Tepco operates a nuclear power plant in Niigata Prefecture in Kashiwazaki-Kariwa and one in the prefecture of Aomori, which was under construction until 2011. The Company does not intend to restart all seven reactors in Kashiwazaki-Kariwa, but it aims to generate approximately 100 billion yen in income annually every time the reactors go online.

The company initially thought it could restart the project in Kashiwazaki-Karita in 2013 but had a hard time persuading the local government and the people of their reputation and security.

“TEPCO didn’t take ownership of the Fukushima disaster, saying it was unforeseen,” a letter to a local mayor of Kashiwazaki a few years ago said. “Don’t leave us people to die.” said the reactors No. 6 and No. 7 in 2017, which met security requirements, but they remain uncertain about how to restart.

A recent scandal involving Kansai Electric Power Co., another nuclear power provider, will not help the recovery of public confidence. Immediately after Chiba’s typhoon, the chairman and other executives of Kansai Electric received money from a former local official in the town hosting a nuclear power station. The President announced that he would withdraw from the scandal.

The headaches of Tepco don’t end there. Government officials stress again the need to dig underground electric cables. Burying cables can cost ten times the cost of installation over the ground and investment in the latter approach is typically shared between parties, including the government, telecommunications and utilities.

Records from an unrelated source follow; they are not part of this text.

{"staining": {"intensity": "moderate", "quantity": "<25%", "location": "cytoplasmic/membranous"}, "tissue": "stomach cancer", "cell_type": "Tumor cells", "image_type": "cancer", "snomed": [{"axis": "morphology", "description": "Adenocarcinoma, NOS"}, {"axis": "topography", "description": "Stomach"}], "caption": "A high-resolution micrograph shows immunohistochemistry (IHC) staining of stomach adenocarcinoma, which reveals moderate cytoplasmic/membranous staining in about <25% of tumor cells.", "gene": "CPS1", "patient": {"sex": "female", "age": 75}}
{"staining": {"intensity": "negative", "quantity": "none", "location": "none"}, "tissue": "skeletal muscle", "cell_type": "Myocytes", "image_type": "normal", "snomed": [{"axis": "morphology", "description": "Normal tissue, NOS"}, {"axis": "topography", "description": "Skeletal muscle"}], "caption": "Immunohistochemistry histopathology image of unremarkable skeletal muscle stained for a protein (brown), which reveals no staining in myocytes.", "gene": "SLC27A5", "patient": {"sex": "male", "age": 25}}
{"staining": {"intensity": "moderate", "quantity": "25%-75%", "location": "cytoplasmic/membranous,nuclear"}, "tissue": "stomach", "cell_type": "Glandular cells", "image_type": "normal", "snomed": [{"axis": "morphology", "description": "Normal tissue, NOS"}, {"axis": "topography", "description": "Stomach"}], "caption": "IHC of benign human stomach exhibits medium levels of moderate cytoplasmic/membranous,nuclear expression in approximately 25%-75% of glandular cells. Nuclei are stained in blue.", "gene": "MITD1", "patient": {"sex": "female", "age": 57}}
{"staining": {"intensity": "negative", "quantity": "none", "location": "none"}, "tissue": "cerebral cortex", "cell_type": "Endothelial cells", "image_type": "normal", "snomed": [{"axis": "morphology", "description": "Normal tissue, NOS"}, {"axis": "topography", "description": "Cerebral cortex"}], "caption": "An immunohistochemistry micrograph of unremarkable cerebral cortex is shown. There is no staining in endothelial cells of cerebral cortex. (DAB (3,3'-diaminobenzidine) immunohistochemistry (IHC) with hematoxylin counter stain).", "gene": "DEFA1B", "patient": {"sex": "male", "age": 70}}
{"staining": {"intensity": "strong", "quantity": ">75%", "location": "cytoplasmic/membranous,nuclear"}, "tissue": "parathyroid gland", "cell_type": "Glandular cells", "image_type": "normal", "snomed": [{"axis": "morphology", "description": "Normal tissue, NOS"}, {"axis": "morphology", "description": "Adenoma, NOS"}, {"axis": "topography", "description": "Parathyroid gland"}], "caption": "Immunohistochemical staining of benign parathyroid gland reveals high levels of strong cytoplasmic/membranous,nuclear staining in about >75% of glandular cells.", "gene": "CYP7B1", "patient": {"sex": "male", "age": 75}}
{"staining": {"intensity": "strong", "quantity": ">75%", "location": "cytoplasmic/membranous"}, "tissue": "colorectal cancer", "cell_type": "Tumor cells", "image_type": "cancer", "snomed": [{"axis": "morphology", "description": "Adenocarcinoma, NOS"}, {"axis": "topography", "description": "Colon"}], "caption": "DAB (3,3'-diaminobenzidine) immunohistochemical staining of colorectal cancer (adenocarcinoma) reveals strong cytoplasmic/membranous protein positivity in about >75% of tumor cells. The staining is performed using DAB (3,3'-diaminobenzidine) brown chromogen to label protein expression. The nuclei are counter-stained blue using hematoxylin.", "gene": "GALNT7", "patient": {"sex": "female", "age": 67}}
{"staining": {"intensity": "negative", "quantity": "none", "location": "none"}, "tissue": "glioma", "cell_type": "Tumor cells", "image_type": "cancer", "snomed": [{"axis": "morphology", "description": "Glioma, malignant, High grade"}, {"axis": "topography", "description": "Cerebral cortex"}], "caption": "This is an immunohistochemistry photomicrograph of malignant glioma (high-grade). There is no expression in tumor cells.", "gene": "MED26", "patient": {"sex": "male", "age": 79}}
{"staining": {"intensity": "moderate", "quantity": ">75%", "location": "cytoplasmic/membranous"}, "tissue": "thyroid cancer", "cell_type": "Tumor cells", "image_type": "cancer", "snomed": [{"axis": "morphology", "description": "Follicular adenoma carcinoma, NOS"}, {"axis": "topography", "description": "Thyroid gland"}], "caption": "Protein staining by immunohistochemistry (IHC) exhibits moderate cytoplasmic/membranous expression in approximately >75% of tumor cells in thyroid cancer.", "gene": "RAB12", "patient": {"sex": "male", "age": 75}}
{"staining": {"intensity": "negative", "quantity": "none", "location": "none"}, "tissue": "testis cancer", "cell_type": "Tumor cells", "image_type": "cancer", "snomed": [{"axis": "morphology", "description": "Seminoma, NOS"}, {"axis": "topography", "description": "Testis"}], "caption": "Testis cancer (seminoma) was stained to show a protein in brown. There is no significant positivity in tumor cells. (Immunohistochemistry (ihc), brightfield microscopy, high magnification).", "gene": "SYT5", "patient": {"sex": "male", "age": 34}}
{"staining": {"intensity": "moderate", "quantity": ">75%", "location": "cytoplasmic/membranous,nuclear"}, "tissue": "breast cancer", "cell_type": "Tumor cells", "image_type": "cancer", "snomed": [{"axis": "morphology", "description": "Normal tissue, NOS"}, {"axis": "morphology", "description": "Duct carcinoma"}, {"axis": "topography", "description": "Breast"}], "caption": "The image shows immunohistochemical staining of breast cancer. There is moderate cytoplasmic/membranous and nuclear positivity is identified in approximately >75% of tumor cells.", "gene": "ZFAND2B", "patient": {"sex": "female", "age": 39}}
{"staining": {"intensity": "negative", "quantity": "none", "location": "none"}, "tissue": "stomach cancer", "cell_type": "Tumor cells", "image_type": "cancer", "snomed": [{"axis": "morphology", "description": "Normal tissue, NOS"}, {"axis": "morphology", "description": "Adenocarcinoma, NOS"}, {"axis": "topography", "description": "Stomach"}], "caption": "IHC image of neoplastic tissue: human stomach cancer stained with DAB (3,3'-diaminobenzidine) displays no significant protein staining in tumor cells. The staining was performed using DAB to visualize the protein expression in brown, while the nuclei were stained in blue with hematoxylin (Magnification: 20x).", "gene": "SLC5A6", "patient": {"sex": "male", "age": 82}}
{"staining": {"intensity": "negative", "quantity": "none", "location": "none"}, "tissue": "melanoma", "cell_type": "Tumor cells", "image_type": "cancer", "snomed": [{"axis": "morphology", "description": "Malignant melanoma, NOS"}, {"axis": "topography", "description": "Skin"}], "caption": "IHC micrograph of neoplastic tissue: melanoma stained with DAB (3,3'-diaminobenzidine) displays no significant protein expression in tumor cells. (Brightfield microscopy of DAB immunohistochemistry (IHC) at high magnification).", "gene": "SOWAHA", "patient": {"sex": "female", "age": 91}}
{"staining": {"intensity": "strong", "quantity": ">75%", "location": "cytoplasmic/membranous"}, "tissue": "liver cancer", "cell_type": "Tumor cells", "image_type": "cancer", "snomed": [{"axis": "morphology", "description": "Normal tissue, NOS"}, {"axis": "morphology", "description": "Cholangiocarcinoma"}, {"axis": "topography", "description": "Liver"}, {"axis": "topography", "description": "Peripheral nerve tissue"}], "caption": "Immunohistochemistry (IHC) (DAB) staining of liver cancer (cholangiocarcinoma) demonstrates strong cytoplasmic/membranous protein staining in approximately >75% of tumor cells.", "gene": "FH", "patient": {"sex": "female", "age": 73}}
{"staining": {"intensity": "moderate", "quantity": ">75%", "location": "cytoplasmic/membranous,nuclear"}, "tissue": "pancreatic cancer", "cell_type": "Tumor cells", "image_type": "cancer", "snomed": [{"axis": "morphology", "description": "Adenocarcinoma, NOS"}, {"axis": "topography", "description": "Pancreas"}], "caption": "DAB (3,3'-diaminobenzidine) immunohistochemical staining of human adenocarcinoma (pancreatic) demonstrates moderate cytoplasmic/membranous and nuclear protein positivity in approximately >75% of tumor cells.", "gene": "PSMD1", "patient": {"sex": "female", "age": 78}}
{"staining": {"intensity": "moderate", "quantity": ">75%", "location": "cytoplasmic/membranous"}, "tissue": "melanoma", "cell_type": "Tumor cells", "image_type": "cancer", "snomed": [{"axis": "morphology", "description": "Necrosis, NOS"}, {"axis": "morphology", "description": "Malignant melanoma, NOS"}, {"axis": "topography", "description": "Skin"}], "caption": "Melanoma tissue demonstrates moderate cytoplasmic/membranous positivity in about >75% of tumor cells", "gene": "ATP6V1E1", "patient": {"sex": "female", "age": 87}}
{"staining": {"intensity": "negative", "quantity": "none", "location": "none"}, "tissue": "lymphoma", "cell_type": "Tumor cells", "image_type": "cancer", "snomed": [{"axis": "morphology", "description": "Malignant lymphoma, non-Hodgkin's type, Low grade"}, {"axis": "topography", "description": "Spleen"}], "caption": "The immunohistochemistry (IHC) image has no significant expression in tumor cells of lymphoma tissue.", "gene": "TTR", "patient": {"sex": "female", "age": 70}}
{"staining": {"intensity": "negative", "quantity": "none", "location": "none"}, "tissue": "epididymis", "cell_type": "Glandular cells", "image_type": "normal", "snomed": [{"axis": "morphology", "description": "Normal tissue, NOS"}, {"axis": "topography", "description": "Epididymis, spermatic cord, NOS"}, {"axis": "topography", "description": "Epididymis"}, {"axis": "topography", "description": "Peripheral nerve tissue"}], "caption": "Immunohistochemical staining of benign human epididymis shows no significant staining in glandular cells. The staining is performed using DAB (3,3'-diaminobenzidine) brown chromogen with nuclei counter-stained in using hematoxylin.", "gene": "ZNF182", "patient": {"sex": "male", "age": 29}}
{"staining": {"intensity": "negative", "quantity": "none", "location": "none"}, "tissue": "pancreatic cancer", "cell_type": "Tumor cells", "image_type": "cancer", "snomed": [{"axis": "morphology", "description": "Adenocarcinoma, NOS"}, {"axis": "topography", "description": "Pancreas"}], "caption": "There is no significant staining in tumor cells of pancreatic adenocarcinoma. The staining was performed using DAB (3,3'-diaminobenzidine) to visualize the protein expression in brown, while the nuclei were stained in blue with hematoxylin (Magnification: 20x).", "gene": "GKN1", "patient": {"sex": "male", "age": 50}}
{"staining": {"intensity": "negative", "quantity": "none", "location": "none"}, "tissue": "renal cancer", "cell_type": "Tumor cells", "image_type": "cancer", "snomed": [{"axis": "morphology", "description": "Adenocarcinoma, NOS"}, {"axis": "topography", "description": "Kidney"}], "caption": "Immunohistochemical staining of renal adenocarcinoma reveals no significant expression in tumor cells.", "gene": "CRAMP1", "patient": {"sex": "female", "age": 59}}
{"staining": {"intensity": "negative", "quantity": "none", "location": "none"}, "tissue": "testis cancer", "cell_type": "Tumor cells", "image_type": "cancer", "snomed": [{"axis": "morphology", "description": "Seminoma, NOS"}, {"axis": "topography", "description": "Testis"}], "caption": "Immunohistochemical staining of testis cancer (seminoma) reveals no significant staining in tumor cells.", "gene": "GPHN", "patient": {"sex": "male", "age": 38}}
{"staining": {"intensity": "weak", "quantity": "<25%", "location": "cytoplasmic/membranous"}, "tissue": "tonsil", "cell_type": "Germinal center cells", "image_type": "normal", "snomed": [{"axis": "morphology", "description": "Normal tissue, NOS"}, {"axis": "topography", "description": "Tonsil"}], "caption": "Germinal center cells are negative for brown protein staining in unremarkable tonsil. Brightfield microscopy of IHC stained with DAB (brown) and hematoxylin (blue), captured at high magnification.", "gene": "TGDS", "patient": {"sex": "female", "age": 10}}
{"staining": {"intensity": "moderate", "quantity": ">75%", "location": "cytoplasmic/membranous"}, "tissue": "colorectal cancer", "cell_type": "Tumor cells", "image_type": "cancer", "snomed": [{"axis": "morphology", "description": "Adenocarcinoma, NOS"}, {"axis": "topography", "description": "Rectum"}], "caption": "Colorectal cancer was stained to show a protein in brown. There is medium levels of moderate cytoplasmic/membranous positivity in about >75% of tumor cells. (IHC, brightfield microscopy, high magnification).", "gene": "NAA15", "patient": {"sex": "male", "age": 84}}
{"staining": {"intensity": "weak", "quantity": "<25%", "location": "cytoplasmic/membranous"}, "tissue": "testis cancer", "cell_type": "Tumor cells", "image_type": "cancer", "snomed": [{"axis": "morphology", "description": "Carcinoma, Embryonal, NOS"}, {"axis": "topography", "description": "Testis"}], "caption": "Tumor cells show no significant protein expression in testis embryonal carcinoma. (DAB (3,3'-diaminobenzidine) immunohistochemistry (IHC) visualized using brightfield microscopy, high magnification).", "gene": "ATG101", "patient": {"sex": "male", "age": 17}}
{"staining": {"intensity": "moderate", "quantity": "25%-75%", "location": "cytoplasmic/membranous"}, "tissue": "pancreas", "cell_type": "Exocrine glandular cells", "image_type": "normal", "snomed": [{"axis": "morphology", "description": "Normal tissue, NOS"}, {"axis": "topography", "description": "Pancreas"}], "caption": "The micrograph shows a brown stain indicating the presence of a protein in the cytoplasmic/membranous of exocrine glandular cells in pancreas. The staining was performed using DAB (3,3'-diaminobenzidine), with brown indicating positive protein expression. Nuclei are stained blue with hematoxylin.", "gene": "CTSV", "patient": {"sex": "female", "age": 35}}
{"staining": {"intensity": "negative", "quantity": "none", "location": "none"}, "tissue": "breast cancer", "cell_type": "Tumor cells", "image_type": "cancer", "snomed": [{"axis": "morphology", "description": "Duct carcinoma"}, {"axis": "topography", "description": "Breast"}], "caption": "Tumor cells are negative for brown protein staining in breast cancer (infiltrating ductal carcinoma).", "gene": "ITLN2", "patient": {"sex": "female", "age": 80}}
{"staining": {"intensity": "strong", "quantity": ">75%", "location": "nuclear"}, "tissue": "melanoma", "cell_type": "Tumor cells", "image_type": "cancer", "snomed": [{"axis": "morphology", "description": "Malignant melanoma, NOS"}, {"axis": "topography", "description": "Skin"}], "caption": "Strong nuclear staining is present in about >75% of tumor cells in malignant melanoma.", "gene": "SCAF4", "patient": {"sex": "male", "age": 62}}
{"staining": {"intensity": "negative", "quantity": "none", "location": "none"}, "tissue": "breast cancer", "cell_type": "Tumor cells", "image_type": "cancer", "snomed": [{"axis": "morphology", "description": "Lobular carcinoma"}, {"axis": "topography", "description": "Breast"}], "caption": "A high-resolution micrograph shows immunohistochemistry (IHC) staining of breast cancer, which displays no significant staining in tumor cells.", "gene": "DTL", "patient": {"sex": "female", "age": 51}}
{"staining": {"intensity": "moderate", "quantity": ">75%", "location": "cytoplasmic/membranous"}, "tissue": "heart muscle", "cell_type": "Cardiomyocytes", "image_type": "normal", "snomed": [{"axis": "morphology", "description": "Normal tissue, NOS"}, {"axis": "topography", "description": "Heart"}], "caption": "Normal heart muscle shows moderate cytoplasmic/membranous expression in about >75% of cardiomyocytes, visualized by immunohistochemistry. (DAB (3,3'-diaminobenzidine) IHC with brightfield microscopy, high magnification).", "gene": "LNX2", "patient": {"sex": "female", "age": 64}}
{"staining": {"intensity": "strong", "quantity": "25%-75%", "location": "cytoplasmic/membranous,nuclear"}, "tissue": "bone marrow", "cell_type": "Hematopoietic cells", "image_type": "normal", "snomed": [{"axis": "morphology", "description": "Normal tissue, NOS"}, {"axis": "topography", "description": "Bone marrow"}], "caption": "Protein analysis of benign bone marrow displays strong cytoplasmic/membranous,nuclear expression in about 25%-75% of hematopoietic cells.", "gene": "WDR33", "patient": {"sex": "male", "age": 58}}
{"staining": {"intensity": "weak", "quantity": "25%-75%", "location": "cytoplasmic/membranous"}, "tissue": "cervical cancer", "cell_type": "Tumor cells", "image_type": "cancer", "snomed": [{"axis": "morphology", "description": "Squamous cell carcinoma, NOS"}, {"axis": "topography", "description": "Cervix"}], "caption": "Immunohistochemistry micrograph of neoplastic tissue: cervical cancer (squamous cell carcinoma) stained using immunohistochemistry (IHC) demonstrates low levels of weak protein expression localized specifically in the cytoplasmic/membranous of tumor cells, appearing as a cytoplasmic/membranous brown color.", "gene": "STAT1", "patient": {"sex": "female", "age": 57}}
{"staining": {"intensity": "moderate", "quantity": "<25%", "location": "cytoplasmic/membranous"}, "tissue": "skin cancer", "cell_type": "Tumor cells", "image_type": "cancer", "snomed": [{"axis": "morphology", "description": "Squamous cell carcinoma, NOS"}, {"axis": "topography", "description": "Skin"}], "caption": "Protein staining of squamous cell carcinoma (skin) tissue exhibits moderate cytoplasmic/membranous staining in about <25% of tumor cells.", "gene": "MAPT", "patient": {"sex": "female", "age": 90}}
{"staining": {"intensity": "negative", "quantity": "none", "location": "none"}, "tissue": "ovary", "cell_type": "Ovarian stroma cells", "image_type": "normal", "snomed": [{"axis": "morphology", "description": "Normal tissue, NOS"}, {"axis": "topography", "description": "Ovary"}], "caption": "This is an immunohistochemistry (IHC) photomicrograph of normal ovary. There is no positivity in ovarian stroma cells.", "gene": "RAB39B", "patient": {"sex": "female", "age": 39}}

Masakazu Kato, professor of engineering at the University of Tokyo Denki, said that this would be an efficient way of countering the impacts of typhoons, snow, lightning and earthquakes outside of reclaimed, liquefaction-prone areas.

According to the transport department, only about 5 per cent of utility poles in Tokyo is underground. Because of Japan’s narrow roads and laws that forbid the blocking of roads during the day, major construction projects were challenging, Kaneda said.

When Nikkei Asian Review asked Tepco what move it was taking to prepare for natural disasters, it did not mention underground facilities. “For electrical poles and transmission-transformation facilities, we are conducting appropriate replacements based on checkup findings,” it said in a statement. The company was cautious about their response to the recent typhoon, saying only: “first, we need to assess the size and condition of the damaged facilities.” However, Kato is confident that the power infrastructure of Tokyo will be prepared for the next year’s Olympics. He said the bulk of power transmission and transformers for large and condominium buildings are underground.

In other ways, Tepco also has its defenders. The company has been criticised for its decisions and interaction during the crisis with other players, but Yoh Yasuda, Project Professor of Renewable Energy Economics at Kyoto University, notes that governments must share the blame.

“The decision-making position should be taken by the prefectural government, the national government or both,” said Yoh. He added that given these circumstances, Tepco’s response to typhoon was all that could be predicted. “It would be quite difficult for a private company facing considerable uncertainty due to a lack of information to make these decisions on its own.”

“More organised training will be required” in the lead-up to the Olympics, Yoh said. He indicated that organised activities such as the removal of falling trees, food supplies and safe evacuation shelters were necessary.

“Irrelevant criticism of utilities can end up turning them into a scapegoat that distracts public attention away from important matters like investigating causes and preventing a recurrence,” he said.